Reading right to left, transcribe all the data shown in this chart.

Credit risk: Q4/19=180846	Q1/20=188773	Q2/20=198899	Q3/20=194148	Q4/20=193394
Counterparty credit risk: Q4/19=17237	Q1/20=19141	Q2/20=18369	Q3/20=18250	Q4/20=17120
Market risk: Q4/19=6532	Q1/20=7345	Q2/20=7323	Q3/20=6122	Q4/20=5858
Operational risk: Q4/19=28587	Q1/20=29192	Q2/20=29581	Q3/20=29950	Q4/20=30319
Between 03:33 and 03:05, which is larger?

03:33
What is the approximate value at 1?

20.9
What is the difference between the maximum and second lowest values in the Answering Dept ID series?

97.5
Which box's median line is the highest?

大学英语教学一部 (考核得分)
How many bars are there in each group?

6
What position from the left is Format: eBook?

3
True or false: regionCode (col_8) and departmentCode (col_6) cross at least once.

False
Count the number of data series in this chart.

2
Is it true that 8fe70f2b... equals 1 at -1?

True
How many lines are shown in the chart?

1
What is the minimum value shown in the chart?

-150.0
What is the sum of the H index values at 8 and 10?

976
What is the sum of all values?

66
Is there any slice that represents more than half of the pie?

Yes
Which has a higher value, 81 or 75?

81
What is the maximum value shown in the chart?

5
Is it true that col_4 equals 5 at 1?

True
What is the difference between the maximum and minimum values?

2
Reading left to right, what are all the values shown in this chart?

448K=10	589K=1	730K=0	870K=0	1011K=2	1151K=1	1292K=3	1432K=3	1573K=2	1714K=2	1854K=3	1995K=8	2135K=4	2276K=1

☆ ☆ ☆ ☆ ☆

__WHAT IS EXPECTED__
Locate every line in the listing above that contains the string "data", and copy each of those lines in full.

__YOUR RESPONSE__
Reading right to left, transcribe all the data shown in this chart.
Count the number of data series in this chart.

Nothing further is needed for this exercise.